WHAT TO PRODUCE — Extract, word for word, every line of the rows from the very first one down through the line that contains "470pF de K=10% tolerantie zie". Include both of those lines.

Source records
━━━━━━
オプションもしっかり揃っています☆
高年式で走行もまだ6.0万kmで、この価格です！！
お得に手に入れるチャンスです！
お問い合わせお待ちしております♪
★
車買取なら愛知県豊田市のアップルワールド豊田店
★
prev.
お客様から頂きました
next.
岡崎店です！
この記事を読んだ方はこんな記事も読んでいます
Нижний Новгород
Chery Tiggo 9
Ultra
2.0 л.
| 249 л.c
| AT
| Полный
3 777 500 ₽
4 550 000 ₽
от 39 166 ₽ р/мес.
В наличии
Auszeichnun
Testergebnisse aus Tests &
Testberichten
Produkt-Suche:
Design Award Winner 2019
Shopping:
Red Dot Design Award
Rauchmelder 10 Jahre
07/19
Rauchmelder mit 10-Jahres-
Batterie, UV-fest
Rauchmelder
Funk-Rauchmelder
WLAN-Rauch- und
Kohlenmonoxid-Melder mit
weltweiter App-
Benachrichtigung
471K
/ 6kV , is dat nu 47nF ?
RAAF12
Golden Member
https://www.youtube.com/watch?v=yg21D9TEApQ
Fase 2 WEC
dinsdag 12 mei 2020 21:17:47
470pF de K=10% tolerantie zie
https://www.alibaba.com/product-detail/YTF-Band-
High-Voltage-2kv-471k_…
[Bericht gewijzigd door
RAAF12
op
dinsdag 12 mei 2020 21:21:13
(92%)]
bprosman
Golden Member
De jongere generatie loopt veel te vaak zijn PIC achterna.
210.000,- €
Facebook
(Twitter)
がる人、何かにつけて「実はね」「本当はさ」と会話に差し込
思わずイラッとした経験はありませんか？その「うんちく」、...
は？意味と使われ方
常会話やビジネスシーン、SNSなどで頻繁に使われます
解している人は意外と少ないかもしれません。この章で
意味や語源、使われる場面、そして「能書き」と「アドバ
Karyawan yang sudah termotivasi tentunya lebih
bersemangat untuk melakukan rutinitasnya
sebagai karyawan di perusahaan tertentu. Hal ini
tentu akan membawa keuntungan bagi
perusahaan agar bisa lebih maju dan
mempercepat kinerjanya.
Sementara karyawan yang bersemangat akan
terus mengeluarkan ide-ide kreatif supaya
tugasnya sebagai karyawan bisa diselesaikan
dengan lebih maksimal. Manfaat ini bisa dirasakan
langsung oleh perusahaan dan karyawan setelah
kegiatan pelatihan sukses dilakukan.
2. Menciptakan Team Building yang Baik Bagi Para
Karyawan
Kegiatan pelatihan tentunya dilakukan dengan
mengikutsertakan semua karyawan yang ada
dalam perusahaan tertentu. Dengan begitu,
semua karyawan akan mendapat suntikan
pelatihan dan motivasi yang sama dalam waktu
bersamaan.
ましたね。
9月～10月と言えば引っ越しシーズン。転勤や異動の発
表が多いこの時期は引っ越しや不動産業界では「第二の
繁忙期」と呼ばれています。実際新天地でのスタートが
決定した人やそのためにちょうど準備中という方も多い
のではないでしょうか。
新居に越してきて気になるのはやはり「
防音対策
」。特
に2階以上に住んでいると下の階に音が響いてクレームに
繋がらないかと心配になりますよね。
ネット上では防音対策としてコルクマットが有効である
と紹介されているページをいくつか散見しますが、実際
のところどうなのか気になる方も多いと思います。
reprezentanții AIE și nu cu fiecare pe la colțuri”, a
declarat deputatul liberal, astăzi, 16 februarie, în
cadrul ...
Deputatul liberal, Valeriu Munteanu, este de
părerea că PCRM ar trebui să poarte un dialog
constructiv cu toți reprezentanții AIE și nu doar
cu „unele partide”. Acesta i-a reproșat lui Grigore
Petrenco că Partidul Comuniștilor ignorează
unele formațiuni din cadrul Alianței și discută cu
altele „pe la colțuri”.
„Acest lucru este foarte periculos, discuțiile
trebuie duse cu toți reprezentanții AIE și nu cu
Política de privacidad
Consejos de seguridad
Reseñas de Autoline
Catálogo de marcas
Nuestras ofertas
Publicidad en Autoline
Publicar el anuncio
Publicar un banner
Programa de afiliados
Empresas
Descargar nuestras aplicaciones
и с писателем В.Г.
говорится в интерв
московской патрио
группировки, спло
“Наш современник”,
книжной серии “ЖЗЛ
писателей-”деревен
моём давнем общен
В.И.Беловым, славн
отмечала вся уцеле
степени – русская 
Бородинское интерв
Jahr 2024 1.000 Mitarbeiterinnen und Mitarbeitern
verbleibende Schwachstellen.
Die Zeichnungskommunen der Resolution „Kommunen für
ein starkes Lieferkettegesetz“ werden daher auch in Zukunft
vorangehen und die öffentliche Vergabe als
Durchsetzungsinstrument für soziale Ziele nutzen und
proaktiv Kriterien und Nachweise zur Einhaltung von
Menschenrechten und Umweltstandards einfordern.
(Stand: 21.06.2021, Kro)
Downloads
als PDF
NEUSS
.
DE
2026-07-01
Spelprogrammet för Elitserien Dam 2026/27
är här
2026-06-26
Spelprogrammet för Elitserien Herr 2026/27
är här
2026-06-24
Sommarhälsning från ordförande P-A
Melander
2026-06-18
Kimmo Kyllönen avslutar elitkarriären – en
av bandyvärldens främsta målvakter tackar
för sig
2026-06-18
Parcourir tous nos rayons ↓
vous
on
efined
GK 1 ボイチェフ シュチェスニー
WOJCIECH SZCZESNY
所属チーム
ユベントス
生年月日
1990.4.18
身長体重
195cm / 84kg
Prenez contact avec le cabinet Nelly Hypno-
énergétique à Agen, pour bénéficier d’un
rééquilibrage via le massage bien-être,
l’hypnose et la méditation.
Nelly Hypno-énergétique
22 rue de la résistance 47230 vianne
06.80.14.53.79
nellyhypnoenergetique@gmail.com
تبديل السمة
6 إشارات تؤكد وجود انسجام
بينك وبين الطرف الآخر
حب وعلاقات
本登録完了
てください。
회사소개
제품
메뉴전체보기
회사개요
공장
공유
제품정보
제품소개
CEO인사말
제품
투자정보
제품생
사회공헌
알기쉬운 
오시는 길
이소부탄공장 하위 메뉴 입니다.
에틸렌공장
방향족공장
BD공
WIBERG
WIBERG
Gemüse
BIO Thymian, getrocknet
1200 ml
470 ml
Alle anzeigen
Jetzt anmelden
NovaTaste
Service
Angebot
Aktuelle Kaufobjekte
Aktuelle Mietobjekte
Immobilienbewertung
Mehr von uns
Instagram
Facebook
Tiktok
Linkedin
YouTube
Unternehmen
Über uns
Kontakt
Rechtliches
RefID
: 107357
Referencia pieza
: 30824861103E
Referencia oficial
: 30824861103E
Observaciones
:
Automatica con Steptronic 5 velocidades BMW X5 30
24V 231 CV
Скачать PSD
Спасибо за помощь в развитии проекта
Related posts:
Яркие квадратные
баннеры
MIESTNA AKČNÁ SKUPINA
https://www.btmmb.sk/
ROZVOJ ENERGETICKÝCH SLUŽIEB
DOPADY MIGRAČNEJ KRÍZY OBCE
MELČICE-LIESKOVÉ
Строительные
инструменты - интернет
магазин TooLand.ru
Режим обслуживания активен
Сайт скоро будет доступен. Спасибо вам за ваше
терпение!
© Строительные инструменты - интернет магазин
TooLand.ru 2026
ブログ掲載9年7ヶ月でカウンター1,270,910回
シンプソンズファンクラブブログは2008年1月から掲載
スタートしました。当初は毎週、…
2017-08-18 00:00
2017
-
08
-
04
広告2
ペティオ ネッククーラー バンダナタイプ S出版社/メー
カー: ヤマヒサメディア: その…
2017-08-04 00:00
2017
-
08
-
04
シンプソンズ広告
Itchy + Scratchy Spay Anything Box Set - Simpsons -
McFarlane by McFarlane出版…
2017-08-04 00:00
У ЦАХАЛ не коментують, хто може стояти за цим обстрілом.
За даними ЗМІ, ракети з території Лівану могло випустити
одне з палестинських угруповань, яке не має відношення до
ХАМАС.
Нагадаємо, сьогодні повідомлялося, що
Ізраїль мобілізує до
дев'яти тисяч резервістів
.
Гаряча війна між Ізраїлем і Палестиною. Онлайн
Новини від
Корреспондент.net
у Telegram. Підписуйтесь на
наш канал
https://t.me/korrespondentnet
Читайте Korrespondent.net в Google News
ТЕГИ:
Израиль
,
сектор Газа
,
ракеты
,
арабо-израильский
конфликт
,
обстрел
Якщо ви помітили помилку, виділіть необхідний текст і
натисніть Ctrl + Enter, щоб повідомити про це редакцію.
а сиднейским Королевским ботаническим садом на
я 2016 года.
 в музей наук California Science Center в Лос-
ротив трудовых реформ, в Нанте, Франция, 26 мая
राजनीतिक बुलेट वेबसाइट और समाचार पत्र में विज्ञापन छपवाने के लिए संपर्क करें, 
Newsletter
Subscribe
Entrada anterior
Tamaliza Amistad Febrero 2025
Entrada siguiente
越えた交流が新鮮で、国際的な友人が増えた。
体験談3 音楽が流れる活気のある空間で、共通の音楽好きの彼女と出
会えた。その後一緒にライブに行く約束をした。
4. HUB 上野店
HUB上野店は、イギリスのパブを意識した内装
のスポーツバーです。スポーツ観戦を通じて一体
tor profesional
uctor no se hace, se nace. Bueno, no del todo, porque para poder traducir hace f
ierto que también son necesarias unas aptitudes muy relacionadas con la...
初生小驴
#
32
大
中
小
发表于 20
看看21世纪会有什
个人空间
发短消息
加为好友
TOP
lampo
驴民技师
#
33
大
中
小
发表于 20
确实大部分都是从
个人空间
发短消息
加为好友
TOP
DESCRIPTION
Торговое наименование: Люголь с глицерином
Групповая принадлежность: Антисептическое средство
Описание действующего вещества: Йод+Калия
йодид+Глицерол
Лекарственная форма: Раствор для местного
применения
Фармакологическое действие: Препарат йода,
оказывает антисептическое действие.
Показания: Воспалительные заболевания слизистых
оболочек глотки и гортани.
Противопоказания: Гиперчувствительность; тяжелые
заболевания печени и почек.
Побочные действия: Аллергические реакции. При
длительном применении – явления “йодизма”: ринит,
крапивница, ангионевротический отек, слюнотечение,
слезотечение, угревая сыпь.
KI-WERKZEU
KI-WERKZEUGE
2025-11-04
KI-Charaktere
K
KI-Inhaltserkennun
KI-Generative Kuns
━━━━━━
ANSWER SPACE —
オプションもしっかり揃っています☆
高年式で走行もまだ6.0万kmで、この価格です！！
お得に手に入れるチャンスです！
お問い合わせお待ちしております♪
★
車買取なら愛知県豊田市のアップルワールド豊田店
★
prev.
お客様から頂きました
next.
岡崎店です！
この記事を読んだ方はこんな記事も読んでいます
Нижний Новгород
Chery Tiggo 9
Ultra
2.0 л.
| 249 л.c
| AT
| Полный
3 777 500 ₽
4 550 000 ₽
от 39 166 ₽ р/мес.
В наличии
Auszeichnun
Testergebnisse aus Tests &
Testberichten
Produkt-Suche:
Design Award Winner 2019
Shopping:
Red Dot Design Award
Rauchmelder 10 Jahre
07/19
Rauchmelder mit 10-Jahres-
Batterie, UV-fest
Rauchmelder
Funk-Rauchmelder
WLAN-Rauch- und
Kohlenmonoxid-Melder mit
weltweiter App-
Benachrichtigung
471K
/ 6kV , is dat nu 47nF ?
RAAF12
Golden Member
https://www.youtube.com/watch?v=yg21D9TEApQ
Fase 2 WEC
dinsdag 12 mei 2020 21:17:47
470pF de K=10% tolerantie zie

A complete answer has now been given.